Why did that hurt so bad to hear? The tension was back in her stomach, but this time, it felt self-induced. Was that what she wanted to do? Ignore it? Even tonight, she couldn’t lie and think that she hadn’t enjoyed even this small amount of time back here with him. He looked good, he smelled good, and those were all thoughts she should not have been thinking after just having a panic attack over a comment about Steve.
“Yeah, that’s what we should do,” she said, lying to him and herself.
This room was about to bring on another panic attack, and this time, it wasn’t because of Steve. She took a deep breath a moved herself to the swinging door that led back to the loud bar.
“Yeah?” she stopped, just barely making it out. She had to swallow down the lump in her throat.
“That dress is crazy beautiful on you.”
She exhaled, and they shared a smile. “Thank you.”
His head bobbed a few more times, looking anywhere in the kitchen but at her. She took that as her cue to exit the room, because even though she didn’t think it was possible, they had made this situation more awkward than ever.

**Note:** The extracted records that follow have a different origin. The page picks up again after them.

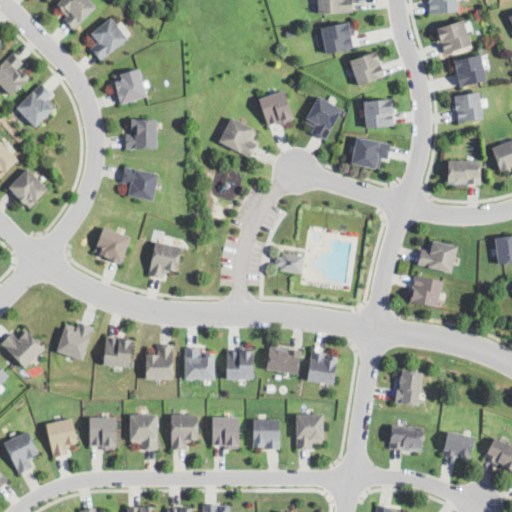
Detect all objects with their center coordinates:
building: (335, 5)
building: (442, 5)
building: (334, 6)
building: (442, 6)
building: (76, 10)
building: (76, 10)
building: (511, 15)
building: (511, 16)
building: (289, 32)
building: (453, 35)
building: (454, 35)
building: (335, 36)
building: (336, 36)
building: (107, 37)
building: (107, 37)
building: (1, 43)
building: (1, 46)
building: (367, 66)
building: (367, 67)
building: (469, 69)
building: (470, 69)
building: (12, 73)
building: (12, 73)
building: (131, 84)
building: (130, 85)
building: (37, 104)
building: (37, 104)
building: (468, 105)
building: (276, 106)
building: (468, 106)
building: (278, 107)
building: (378, 112)
building: (379, 112)
building: (322, 116)
building: (323, 116)
road: (78, 117)
building: (142, 133)
building: (143, 133)
building: (239, 136)
building: (239, 136)
road: (435, 139)
road: (96, 150)
building: (370, 150)
building: (370, 152)
building: (503, 154)
building: (6, 158)
building: (6, 158)
building: (464, 171)
building: (464, 172)
road: (361, 175)
building: (140, 181)
building: (140, 182)
road: (410, 185)
building: (28, 187)
building: (29, 187)
road: (389, 196)
road: (403, 202)
road: (249, 233)
building: (112, 243)
building: (113, 243)
road: (52, 244)
road: (26, 245)
building: (504, 247)
building: (504, 248)
road: (264, 251)
road: (374, 254)
road: (391, 254)
building: (438, 255)
building: (438, 255)
road: (13, 258)
building: (164, 258)
building: (165, 258)
building: (289, 261)
building: (291, 261)
road: (136, 288)
building: (426, 290)
building: (427, 290)
road: (240, 296)
road: (309, 300)
road: (379, 308)
road: (244, 313)
road: (448, 322)
road: (354, 323)
building: (75, 339)
building: (76, 339)
building: (23, 345)
building: (23, 345)
building: (119, 350)
building: (118, 351)
building: (283, 358)
building: (283, 359)
building: (160, 361)
building: (161, 361)
building: (199, 362)
building: (240, 362)
building: (199, 363)
building: (240, 363)
building: (323, 365)
building: (322, 367)
building: (3, 373)
building: (3, 374)
building: (408, 386)
building: (408, 387)
road: (349, 403)
building: (309, 428)
building: (144, 429)
building: (184, 429)
building: (184, 429)
building: (309, 429)
building: (144, 430)
building: (226, 430)
building: (104, 431)
building: (226, 431)
building: (266, 432)
building: (267, 433)
building: (61, 435)
building: (63, 435)
building: (406, 437)
building: (407, 438)
building: (459, 443)
building: (459, 445)
building: (22, 449)
building: (22, 450)
building: (499, 452)
building: (500, 453)
road: (246, 476)
building: (2, 477)
building: (2, 477)
road: (333, 477)
road: (404, 488)
road: (346, 496)
building: (216, 507)
building: (216, 507)
road: (49, 508)
building: (141, 508)
building: (180, 508)
building: (181, 508)
building: (88, 509)
building: (89, 509)
building: (141, 509)
building: (382, 509)
building: (284, 510)
building: (385, 510)
building: (281, 511)
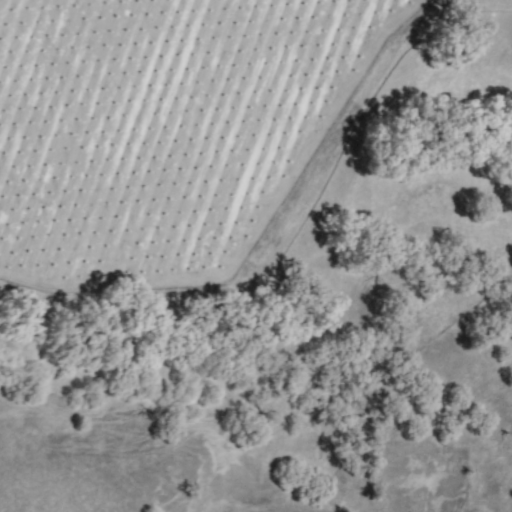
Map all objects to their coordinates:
crop: (189, 132)
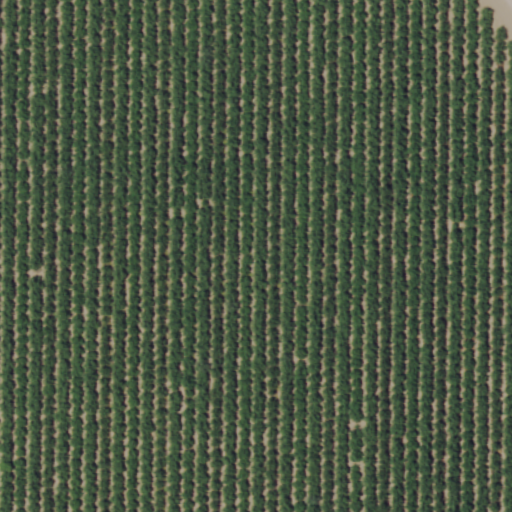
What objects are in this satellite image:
road: (475, 51)
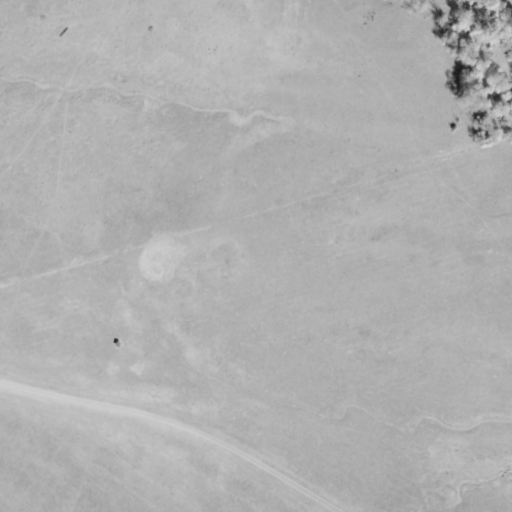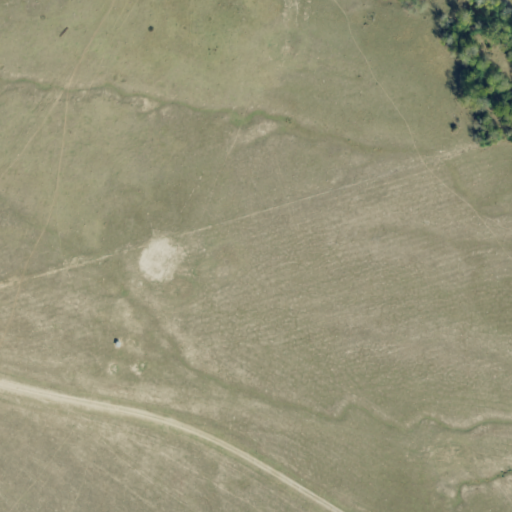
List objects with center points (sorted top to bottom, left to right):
road: (175, 425)
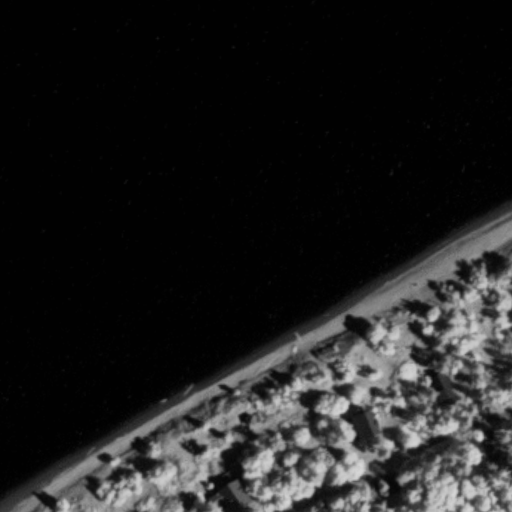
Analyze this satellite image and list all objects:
building: (363, 425)
road: (388, 450)
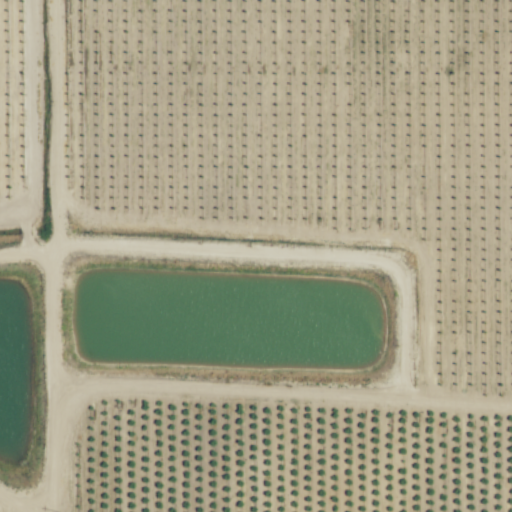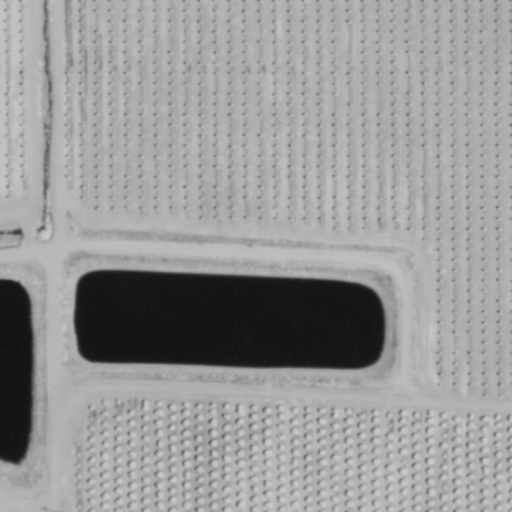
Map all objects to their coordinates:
crop: (256, 256)
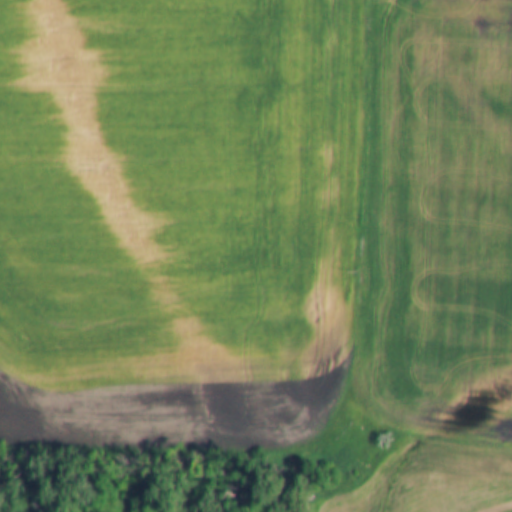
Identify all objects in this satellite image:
road: (505, 509)
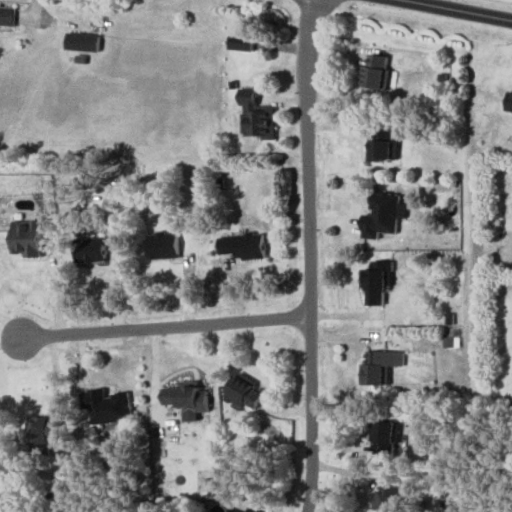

She found Hallie exactly where she had left her. Her and Mikah were bickering about something. She was too busy panicking to take in a word of it. Instead, she went straight for the fresh drink that was sitting in front of Hallie. She pulled the cherry from it, tossed it to the bar top, and gulped it down in what couldn’t have been more than three or four swallows.

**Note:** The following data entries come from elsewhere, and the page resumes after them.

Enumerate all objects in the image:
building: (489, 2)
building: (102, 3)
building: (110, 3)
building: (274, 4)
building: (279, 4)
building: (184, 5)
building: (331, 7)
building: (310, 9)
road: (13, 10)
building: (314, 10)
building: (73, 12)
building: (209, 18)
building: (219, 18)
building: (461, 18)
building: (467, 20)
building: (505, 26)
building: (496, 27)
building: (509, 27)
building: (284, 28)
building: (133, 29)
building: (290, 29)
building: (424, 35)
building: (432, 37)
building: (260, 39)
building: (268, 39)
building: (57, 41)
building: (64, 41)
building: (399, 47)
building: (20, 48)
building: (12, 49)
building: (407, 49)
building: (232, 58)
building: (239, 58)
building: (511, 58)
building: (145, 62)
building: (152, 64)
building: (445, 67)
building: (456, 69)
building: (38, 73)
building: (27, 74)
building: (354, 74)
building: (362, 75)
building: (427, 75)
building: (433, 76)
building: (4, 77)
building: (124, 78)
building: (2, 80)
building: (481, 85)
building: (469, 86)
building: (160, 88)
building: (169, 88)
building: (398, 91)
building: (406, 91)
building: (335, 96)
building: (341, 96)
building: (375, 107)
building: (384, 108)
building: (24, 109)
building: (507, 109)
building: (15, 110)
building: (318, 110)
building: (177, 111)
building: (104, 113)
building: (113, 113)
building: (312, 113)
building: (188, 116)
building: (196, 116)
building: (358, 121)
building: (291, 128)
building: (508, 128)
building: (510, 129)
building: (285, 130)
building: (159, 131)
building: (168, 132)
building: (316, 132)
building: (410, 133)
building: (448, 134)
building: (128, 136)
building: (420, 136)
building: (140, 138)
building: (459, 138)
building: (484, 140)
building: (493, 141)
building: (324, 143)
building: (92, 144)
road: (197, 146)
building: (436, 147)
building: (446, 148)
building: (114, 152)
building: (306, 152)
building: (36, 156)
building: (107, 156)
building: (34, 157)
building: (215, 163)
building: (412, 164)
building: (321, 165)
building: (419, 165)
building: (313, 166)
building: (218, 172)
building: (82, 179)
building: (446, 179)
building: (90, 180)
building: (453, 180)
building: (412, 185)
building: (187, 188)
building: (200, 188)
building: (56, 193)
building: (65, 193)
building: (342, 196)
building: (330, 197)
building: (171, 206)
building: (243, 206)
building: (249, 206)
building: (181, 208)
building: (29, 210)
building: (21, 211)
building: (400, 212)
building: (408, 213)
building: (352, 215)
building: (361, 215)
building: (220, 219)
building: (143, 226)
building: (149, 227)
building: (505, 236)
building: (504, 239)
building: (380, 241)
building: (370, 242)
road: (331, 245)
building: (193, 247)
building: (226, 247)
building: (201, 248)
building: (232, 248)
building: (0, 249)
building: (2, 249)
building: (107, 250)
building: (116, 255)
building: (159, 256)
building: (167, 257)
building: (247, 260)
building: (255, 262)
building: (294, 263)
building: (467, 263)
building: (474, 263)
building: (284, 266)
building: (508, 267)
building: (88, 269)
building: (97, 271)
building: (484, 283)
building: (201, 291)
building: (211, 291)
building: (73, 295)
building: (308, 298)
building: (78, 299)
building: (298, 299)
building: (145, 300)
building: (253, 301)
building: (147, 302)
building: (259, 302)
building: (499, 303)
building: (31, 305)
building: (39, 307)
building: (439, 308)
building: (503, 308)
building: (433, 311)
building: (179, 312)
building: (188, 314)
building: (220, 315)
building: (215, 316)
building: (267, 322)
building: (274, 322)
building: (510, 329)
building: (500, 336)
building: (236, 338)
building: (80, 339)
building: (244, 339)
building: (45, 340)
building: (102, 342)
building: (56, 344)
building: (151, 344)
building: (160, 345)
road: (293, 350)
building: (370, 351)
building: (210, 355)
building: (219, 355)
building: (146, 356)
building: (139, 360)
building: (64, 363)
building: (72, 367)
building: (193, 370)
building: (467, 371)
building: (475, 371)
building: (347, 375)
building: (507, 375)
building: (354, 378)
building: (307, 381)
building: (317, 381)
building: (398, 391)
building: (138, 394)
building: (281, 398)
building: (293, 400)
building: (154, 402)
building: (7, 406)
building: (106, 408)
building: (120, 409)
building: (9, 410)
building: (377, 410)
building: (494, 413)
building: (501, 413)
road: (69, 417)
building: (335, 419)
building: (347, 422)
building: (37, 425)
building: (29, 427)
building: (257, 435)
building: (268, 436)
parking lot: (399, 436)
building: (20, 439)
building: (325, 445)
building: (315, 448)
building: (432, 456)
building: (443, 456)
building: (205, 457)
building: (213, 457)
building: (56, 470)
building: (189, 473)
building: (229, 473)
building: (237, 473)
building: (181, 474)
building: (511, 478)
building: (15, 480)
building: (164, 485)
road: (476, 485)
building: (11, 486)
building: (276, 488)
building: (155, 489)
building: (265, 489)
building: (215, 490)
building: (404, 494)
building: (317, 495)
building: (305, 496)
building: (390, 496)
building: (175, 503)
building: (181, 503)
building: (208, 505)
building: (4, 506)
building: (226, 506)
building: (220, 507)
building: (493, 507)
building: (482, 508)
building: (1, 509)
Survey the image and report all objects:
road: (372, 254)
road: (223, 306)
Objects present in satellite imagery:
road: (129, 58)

“Whoa,” Hallie’s eyes widened. “Been awhile since I’ve seen you do that.”
Sloan agreed, swiping her mouth to collect the drip that was running down her chin. The door behind the bar swung open again. This time, Ollie was the one to come through it. His teeth were biting a toothpick so hard that it snapped in half as soon as they locked glances again.
“Hal, let’s get some air,” Sloan clutched her friend’s elbow and looked away from his sapphire blues.
“Isn’t that where you’ve been?”
“No,” her head shook. “I really need it.”
Hallie hopped off her seat, ready to go wherever Sloan needed her to be. Behind her, she watched Ollie walk through an entire crowd of his employees unnoticed until he was at the door that led up to his apartment. Not one person wished him a happy holiday or thanked him for his hospitality tonight.
“Are we getting air...?” Hallie lifted her palms. “...or?”
Nope. All of Sloan’s air was now gone. Her head was shaking no. Their talk wasn’t going to make it outside.
“I slept with him again.” The words left her lips before she could even think.
Hallie’s jaw dropped. “Seriously?′ she quizzed. “Toothpick guy again?”
She couldn’t even open her mouth to say yes, but Hallie knew that’s exactly who she was referring to.
“Sloan,” she was now treading lightly, gazing over her shoulder to ensure that no one would hear what she was about to ask. “All my joking aside, do you have feelings for Ollie?”
Sloan held her hand over her mouth to hide her face from giving away any sort of reaction, because she wasn’t going to answer that question either. Hallie knew the answer from that action alone.